Genus "Glycyrrhiza", family "Leguminosae"; many species are used locally to obtain liquorice, the chief commercial source being the cultivated "G. glabra"
- ‘Prepare 1,000 grams of mutton, 10 grams of licorice root and 10 grams of Chinese angelica (both available in Chinese drugstores).’
- ‘Containing dandelion, burdock, sarsparilla, milk thistle, liquorice, yellow dock, turmeric and red clover, a bottle provides about 30 servings as you dilute it with either still or sparkling water.’
- ‘Liquid formulas and pills containing such herbs as spirulina and milk thistle, chlorophyll, red clover, echinacea and licorice root are ingested.’
- ‘The licorice root is a widely used herb which provides soothing benefits.’
- ‘Glycyrrhizin, a triterpenoid compound, accounts for the sweet taste of licorice root.’

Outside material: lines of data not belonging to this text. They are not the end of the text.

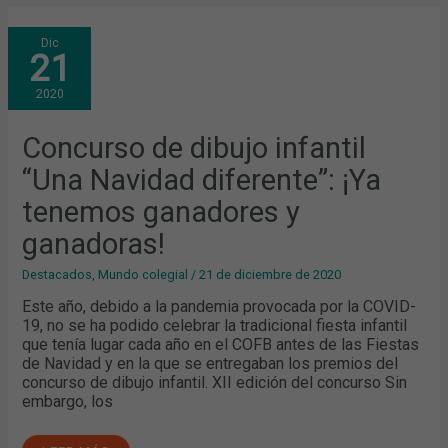
CONCURSO
Dic
DE
21
DIBUJO
INFANTIL
“UNA
2020
NAVIDAD
DIFERENTE”:
¡YA
TENEMOS
Concurso de dibujo infantil
GANADORES
Y
“Una Navidad diferente”: ¡Ya
GANADORAS!
tenemos ganadores y
ganadoras!
Destacados
,
Mundo colegial
/
21 de diciembre de 2020
Este año, debido a la pandemia provocada por la COVID-
19, no se ha podido celebrar la tradicional fiesta infantil
que tenía lugar cada año en el COFB antes de las Fiestas
de Navidad y en la que se entregaban los premios del
concurso de dibujo infantil. XII edición del concurso Sin
embargo, los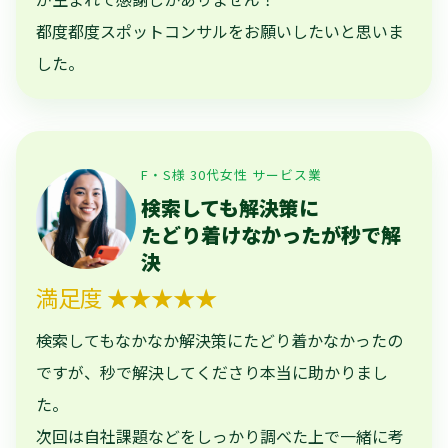
都度都度スポットコンサルをお願いしたいと思いま
した。
F・S様 30代女性 サービス業
検索しても解決策に
たどり着けなかったが秒で解
決
満足度 ★★★★★
検索してもなかなか解決策にたどり着かなかったの
ですが、秒で解決してくださり本当に助かりまし
た。
次回は自社課題などをしっかり調べた上で一緒に考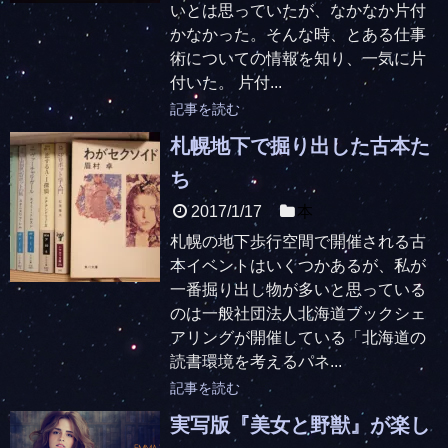
いとは思っていたが、なかなか片付
かなかった。そんな時、とある仕事
術についての情報を知り、一気に片
付いた。 片付...
記事を読む
札幌地下で掘り出した古本た
ち
2017/1/17
本
札幌の地下歩行空間で開催される古
本イベントはいくつかあるが、私が
一番掘り出し物が多いと思っている
のは一般社団法人北海道ブックシェ
アリングが開催している「北海道の
読書環境を考えるパネ...
記事を読む
実写版『美女と野獣』が楽し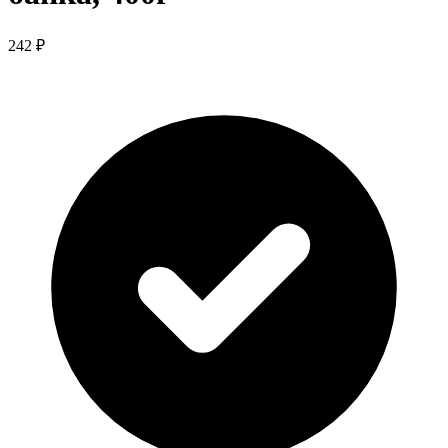
242 ₽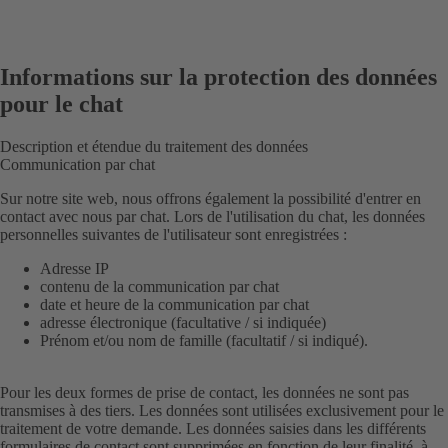
Informations sur la protection des données
pour le chat
Description et étendue du traitement des données
Communication par chat
Sur notre site web, nous offrons également la possibilité d'entrer en
contact avec nous par chat. Lors de l'utilisation du chat, les données
personnelles suivantes de l'utilisateur sont enregistrées :
Adresse IP
contenu de la communication par chat
date et heure de la communication par chat
adresse électronique (facultative / si indiquée)
Prénom et/ou nom de famille (facultatif / si indiqué).
Pour les deux formes de prise de contact, les données ne sont pas
transmises à des tiers. Les données sont utilisées exclusivement pour le
traitement de votre demande. Les données saisies dans les différents
formulaires de contact sont supprimées en fonction de leur finalité, à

- ‘New herbs introduced to the already comprehensive range for this year include lemon basil, pineapple sage, aniseed basil, liquorice and comfrey.’
- ‘Several herbs also help rebalance the female endocrine system, including angelica (dong quai), licorice root, black cohosh, and chasteberries.’
- ‘Herbal treatments may include garlic, eucalyptus, licorice, lobelia, marshmallow, red clover and saw palmetto.’
- ‘The most commonly used herb in Chinese medicine, licorice has a number of health benefits.’
- ‘This is due to the licorice in the formula and is not attributed to peony.’
- ‘Glycyrrhiza glabra, or licorice (not the candy), is one of the premier Chinese adaptogenic herbs, now utilized worldwide for a variety of conditions.’
- ‘For example, you can satisfy a sugar craving with a tea sweetened by licorice root.’
- ‘Stepping into the chemists shop with its huge glass bottles of green and purple liquid, jars of liquorice root and its distinctive smell of carbolic soap took me straight back to my grandmother's house.’
Middle English: from Old French licoresse, from late Latin liquiritia, from Greek glukurrhiza, from glukus ‘sweet’ + rhiza ‘root’.